» **Exercise materials**:
■ ■ ■ ■

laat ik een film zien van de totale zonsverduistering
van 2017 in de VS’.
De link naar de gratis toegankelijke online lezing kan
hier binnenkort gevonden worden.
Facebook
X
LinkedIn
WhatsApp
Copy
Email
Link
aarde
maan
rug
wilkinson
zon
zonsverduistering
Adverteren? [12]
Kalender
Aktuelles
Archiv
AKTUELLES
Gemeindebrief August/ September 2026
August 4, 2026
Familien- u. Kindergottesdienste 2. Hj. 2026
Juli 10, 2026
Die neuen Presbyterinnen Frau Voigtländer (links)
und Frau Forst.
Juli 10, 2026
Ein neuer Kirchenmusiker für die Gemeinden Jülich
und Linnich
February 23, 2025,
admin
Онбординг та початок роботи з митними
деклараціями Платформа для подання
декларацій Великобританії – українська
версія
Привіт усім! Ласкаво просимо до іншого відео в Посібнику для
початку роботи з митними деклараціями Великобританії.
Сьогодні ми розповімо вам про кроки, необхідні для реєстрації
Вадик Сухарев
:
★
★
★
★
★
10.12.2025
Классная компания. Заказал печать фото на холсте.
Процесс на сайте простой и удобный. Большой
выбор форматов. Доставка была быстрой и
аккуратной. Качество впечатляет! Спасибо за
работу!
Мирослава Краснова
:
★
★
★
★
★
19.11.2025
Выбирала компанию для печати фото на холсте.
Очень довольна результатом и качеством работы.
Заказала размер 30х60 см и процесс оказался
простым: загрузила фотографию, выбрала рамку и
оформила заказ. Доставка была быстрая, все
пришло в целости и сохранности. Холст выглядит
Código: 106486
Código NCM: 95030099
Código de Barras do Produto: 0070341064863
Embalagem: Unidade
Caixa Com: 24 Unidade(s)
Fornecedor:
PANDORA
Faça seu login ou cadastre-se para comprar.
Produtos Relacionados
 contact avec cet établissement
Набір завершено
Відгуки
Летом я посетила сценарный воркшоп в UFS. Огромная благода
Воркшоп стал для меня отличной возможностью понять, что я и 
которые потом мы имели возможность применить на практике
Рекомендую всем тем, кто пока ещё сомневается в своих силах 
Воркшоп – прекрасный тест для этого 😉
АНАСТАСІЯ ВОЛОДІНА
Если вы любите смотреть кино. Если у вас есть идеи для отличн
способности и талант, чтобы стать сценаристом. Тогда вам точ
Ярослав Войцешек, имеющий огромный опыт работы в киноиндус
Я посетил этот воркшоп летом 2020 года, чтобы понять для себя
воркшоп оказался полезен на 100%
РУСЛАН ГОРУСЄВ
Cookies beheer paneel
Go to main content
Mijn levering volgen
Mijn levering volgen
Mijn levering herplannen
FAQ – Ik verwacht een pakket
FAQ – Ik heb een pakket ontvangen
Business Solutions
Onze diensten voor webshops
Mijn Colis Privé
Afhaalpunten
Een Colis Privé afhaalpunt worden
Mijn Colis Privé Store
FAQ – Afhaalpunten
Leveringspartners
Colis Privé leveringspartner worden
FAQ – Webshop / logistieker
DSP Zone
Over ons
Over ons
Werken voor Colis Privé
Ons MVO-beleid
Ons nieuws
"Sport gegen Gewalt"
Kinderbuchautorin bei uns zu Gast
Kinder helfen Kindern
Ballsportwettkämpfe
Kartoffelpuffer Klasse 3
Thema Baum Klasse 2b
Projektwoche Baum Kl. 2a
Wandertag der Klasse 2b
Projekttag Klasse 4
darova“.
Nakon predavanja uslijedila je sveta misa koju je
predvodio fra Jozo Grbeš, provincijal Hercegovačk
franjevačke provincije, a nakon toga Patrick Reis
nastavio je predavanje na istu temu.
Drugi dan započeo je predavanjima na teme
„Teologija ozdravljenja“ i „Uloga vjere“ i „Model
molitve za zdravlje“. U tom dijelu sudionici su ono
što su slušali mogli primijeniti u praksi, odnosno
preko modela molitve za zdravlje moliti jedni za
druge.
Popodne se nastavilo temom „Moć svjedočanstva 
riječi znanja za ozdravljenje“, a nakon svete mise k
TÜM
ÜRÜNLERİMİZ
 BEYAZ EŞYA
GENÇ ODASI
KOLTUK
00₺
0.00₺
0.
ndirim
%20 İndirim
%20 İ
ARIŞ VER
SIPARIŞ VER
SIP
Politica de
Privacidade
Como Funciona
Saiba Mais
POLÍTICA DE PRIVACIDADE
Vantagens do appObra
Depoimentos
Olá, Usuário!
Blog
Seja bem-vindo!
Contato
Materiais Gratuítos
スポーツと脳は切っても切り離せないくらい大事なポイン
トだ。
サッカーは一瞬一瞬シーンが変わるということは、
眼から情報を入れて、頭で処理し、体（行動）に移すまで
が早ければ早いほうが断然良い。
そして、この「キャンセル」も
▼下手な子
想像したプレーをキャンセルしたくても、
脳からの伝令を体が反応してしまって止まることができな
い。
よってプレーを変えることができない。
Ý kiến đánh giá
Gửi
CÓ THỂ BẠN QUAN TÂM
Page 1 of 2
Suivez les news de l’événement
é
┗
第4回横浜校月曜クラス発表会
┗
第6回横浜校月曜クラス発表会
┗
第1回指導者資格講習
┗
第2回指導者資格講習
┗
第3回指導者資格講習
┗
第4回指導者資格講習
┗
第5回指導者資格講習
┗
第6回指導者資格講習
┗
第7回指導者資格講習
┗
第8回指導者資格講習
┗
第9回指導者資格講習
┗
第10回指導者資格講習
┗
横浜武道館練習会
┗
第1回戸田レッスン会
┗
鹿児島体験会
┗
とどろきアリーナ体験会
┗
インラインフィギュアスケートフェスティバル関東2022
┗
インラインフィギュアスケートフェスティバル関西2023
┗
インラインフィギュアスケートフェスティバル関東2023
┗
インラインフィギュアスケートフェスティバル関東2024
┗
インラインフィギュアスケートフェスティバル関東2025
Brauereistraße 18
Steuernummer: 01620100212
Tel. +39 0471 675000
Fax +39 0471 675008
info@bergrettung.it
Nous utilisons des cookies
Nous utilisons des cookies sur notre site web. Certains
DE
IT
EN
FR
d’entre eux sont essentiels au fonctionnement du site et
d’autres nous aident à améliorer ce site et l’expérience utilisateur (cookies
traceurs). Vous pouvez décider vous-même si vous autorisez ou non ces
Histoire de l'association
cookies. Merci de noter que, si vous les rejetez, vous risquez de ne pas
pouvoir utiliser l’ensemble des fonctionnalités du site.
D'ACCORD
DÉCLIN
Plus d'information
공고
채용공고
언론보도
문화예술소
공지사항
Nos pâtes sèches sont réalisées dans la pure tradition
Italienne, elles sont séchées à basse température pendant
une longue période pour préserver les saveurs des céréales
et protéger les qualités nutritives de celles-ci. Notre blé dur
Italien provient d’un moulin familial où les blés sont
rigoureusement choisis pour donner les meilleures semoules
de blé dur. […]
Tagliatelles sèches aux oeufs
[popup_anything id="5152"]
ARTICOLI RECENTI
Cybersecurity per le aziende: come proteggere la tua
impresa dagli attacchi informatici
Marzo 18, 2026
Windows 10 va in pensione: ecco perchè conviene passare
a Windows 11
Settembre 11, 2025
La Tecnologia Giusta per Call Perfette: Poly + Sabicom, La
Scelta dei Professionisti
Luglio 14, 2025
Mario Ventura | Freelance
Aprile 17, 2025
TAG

■ ■ ■ ■

» **Required action**:
Can you write out every line of text in the records above, character for character and with the same line breaks?

» **Response area**:
laat ik een film zien van de totale zonsverduistering
van 2017 in de VS’.
De link naar de gratis toegankelijke online lezing kan
hier binnenkort gevonden worden.
Facebook
X
LinkedIn
WhatsApp
Copy
Email
Link
aarde
maan
rug
wilkinson
zon
zonsverduistering
Adverteren? [12]
Kalender
Aktuelles
Archiv
AKTUELLES
Gemeindebrief August/ September 2026
August 4, 2026
Familien- u. Kindergottesdienste 2. Hj. 2026
Juli 10, 2026
Die neuen Presbyterinnen Frau Voigtländer (links)
und Frau Forst.
Juli 10, 2026
Ein neuer Kirchenmusiker für die Gemeinden Jülich
und Linnich
February 23, 2025,
admin
Онбординг та початок роботи з митними
деклараціями Платформа для подання
декларацій Великобританії – українська
версія
Привіт усім! Ласкаво просимо до іншого відео в Посібнику для
початку роботи з митними деклараціями Великобританії.
Сьогодні ми розповімо вам про кроки, необхідні для реєстрації
Вадик Сухарев
:
★
★
★
★
★
10.12.2025
Классная компания. Заказал печать фото на холсте.
Процесс на сайте простой и удобный. Большой
выбор форматов. Доставка была быстрой и
аккуратной. Качество впечатляет! Спасибо за
работу!
Мирослава Краснова
:
★
★
★
★
★
19.11.2025
Выбирала компанию для печати фото на холсте.
Очень довольна результатом и качеством работы.
Заказала размер 30х60 см и процесс оказался
простым: загрузила фотографию, выбрала рамку и
оформила заказ. Доставка была быстрая, все
пришло в целости и сохранности. Холст выглядит
Código: 106486
Código NCM: 95030099
Código de Barras do Produto: 0070341064863
Embalagem: Unidade
Caixa Com: 24 Unidade(s)
Fornecedor:
PANDORA
Faça seu login ou cadastre-se para comprar.
Produtos Relacionados
 contact avec cet établissement
Набір завершено
Відгуки
Летом я посетила сценарный воркшоп в UFS. Огромная благода
Воркшоп стал для меня отличной возможностью понять, что я и 
которые потом мы имели возможность применить на практике
Рекомендую всем тем, кто пока ещё сомневается в своих силах 
Воркшоп – прекрасный тест для этого 😉
АНАСТАСІЯ ВОЛОДІНА
Если вы любите смотреть кино. Если у вас есть идеи для отличн
способности и талант, чтобы стать сценаристом. Тогда вам точ
Ярослав Войцешек, имеющий огромный опыт работы в киноиндус
Я посетил этот воркшоп летом 2020 года, чтобы понять для себя
воркшоп оказался полезен на 100%
РУСЛАН ГОРУСЄВ
Cookies beheer paneel
Go to main content
Mijn levering volgen
Mijn levering volgen
Mijn levering herplannen
FAQ – Ik verwacht een pakket
FAQ – Ik heb een pakket ontvangen
Business Solutions
Onze diensten voor webshops
Mijn Colis Privé
Afhaalpunten
Een Colis Privé afhaalpunt worden
Mijn Colis Privé Store
FAQ – Afhaalpunten
Leveringspartners
Colis Privé leveringspartner worden
FAQ – Webshop / logistieker
DSP Zone
Over ons
Over ons
Werken voor Colis Privé
Ons MVO-beleid
Ons nieuws
"Sport gegen Gewalt"
Kinderbuchautorin bei uns zu Gast
Kinder helfen Kindern
Ballsportwettkämpfe
Kartoffelpuffer Klasse 3
Thema Baum Klasse 2b
Projektwoche Baum Kl. 2a
Wandertag der Klasse 2b
Projekttag Klasse 4
darova“.
Nakon predavanja uslijedila je sveta misa koju je
predvodio fra Jozo Grbeš, provincijal Hercegovačk
franjevačke provincije, a nakon toga Patrick Reis
nastavio je predavanje na istu temu.
Drugi dan započeo je predavanjima na teme
„Teologija ozdravljenja“ i „Uloga vjere“ i „Model
molitve za zdravlje“. U tom dijelu sudionici su ono
što su slušali mogli primijeniti u praksi, odnosno
preko modela molitve za zdravlje moliti jedni za
druge.
Popodne se nastavilo temom „Moć svjedočanstva 
riječi znanja za ozdravljenje“, a nakon svete mise k
TÜM
ÜRÜNLERİMİZ
 BEYAZ EŞYA
GENÇ ODASI
KOLTUK
00₺
0.00₺
0.
ndirim
%20 İndirim
%20 İ
ARIŞ VER
SIPARIŞ VER
SIP
Politica de
Privacidade
Como Funciona
Saiba Mais
POLÍTICA DE PRIVACIDADE
Vantagens do appObra
Depoimentos
Olá, Usuário!
Blog
Seja bem-vindo!
Contato
Materiais Gratuítos
スポーツと脳は切っても切り離せないくらい大事なポイン
トだ。
サッカーは一瞬一瞬シーンが変わるということは、
眼から情報を入れて、頭で処理し、体（行動）に移すまで
が早ければ早いほうが断然良い。
そして、この「キャンセル」も
▼下手な子
想像したプレーをキャンセルしたくても、
脳からの伝令を体が反応してしまって止まることができな
い。
よってプレーを変えることができない。
Ý kiến đánh giá
Gửi
CÓ THỂ BẠN QUAN TÂM
Page 1 of 2
Suivez les news de l’événement
é
┗
第4回横浜校月曜クラス発表会
┗
第6回横浜校月曜クラス発表会
┗
第1回指導者資格講習
┗
第2回指導者資格講習
┗
第3回指導者資格講習
┗
第4回指導者資格講習
┗
第5回指導者資格講習
┗
第6回指導者資格講習
┗
第7回指導者資格講習
┗
第8回指導者資格講習
┗
第9回指導者資格講習
┗
第10回指導者資格講習
┗
横浜武道館練習会
┗
第1回戸田レッスン会
┗
鹿児島体験会
┗
とどろきアリーナ体験会
┗
インラインフィギュアスケートフェスティバル関東2022
┗
インラインフィギュアスケートフェスティバル関西2023
┗
インラインフィギュアスケートフェスティバル関東2023
┗
インラインフィギュアスケートフェスティバル関東2024
┗
インラインフィギュアスケートフェスティバル関東2025
Brauereistraße 18
Steuernummer: 01620100212
Tel. +39 0471 675000
Fax +39 0471 675008
info@bergrettung.it
Nous utilisons des cookies
Nous utilisons des cookies sur notre site web. Certains
DE
IT
EN
FR
d’entre eux sont essentiels au fonctionnement du site et
d’autres nous aident à améliorer ce site et l’expérience utilisateur (cookies
traceurs). Vous pouvez décider vous-même si vous autorisez ou non ces
Histoire de l'association
cookies. Merci de noter que, si vous les rejetez, vous risquez de ne pas
pouvoir utiliser l’ensemble des fonctionnalités du site.
D'ACCORD
DÉCLIN
Plus d'information
공고
채용공고
언론보도
문화예술소
공지사항
Nos pâtes sèches sont réalisées dans la pure tradition
Italienne, elles sont séchées à basse température pendant
une longue période pour préserver les saveurs des céréales
et protéger les qualités nutritives de celles-ci. Notre blé dur
Italien provient d’un moulin familial où les blés sont
rigoureusement choisis pour donner les meilleures semoules
de blé dur. […]
Tagliatelles sèches aux oeufs
[popup_anything id="5152"]
ARTICOLI RECENTI
Cybersecurity per le aziende: come proteggere la tua
impresa dagli attacchi informatici
Marzo 18, 2026
Windows 10 va in pensione: ecco perchè conviene passare
a Windows 11
Settembre 11, 2025
La Tecnologia Giusta per Call Perfette: Poly + Sabicom, La
Scelta dei Professionisti
Luglio 14, 2025
Mario Ventura | Freelance
Aprile 17, 2025
TAG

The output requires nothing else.